Correction: An earlier version of this story incorrectly referred to Benjamin Banneker as a freed slave. Banneker was born free in Balimiore. The story has been corrected.
In the summer of 1790, the U.S. Congress authorized President George Washington to select a 100-square-mile site along the Potomac River as the new nation’s capital. A year later, Continental Army Maj. Andrew Ellicott, joined by Benjamin Banneker, a free African American and self-taught mathematician, was commissioned to carve out the boundaries of what would soon become Washington, D.C.
As a way of clearly demarcating the new city from Maryland and Virginia, the two men began planting 40 limestone markers along the new borders in 1791. These boundary stones, as they came to be known, were planted every mile, creating the diamond-shaped swath of land that marked the original District’s borders.
“These stones are our nation’s oldest national landmarks,” said Sharon K. Thorne-Sulima, regent for the Martha Washington chapter of the D.C. Daughters of the American Revolution.
Now, 223 years later, a team lead by Thorne-Sulima’s chapter is working to restore 26 of the boundary stones along the District-Maryland border. The group is in the middle of an effort to raise more than $50,000 to preserve the stones, which are six feet in length. Volunteers hope to complete the effort later this year. There is also a separate effort to restore the 14 boundary stones in Virginia, which are part of original city land that was retuned to the state in 1846.
“Our historic preservation staff has been working over the past several years to make this project happen,” said David Maloney, state historic preservation officer in the D.C. Office of Planning. “We have partnered with DDOT [District Department of Transportation] and the NPS’s [National Park Service] Historic Preservation Training Center to fully restore these important historic artifacts.”
The conditions of the stones vary widely. In some cases they have been buried by brush. In other cases they have weathered 200 years of elements well. Each stone, which some liken to mini-Washington monuments because of their shape, is inscribed with “Jurisdiction of the United States” on the side of the stone facing the District. The opposite side has “Maryland” or “Virginia.” engraved on the side facing that state.
The 40 stones are anchored by four stones at each point of the original city’s boundaries, illustrating how expansive Washington’s vision was for the city: the East stone is located at Eastern Avenue and Southern Avenue in Northeast; the West stone is at the intersection of Meridian and West streets in Falls Church; the South stone is under water at the Jones Point Lighthouse in Alexandria; and the North stone is at the intersection of East-West Highway and 16th Street in Northwest.
Each time a stone is successfully restored, Thorne-Sulima’s group holds a ceremony presided over by a local group of Freemasons from the Most Worshipful Prince Hall Grand Lodge of the District of Columbia.

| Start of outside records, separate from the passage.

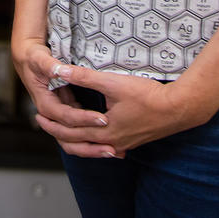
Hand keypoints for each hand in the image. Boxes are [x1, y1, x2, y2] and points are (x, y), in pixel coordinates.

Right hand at [10, 38, 117, 157]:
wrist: (28, 61)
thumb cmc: (33, 60)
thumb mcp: (40, 60)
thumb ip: (49, 66)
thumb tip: (59, 70)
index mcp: (45, 104)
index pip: (66, 117)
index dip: (85, 119)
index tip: (104, 119)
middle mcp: (52, 114)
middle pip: (70, 137)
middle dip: (91, 144)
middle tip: (112, 147)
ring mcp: (60, 115)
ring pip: (75, 138)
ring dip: (93, 147)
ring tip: (114, 151)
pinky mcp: (68, 112)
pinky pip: (80, 130)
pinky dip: (93, 137)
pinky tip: (111, 142)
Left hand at [36, 62, 199, 157]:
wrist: (180, 109)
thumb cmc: (148, 95)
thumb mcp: (114, 82)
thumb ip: (86, 77)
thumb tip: (60, 70)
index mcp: (104, 131)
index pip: (70, 131)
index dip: (53, 123)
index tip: (38, 116)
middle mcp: (111, 143)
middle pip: (78, 143)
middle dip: (60, 133)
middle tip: (44, 124)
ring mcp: (123, 144)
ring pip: (92, 146)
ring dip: (76, 138)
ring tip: (66, 128)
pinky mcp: (133, 141)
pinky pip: (106, 146)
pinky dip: (94, 141)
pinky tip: (95, 135)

Earlier this month, a group of volunteers gathered around stone SE6 in Southeast Washington and discussed the conditions of the 26 stones slated for restoration.
“Some of the stones were cleaned, some had fences that were repainted, some stones needed to be reset because they are six feet tall with three feet below the ground,” Thorne-Sulima said. “Four stones were severely damaged or lost, and replicas have been created.”
The first stone was placed April 15, 1791, by George Washington during a ceremony in which corn, wine and oil was poured on the stone. That Masonic ritual was repeated at the ceremony earlier this month.
Thorne-Sulima said that she considers boundary stones the oldest of federal monuments. She added that Washington had initially included Old Town Alexandria within the District’s limits, because it was one of the four busiest ports in the country.
“We are all about historic preservation,” she said. “One of the three points of the DAR mission is historic preservation, along with education and patriotism.”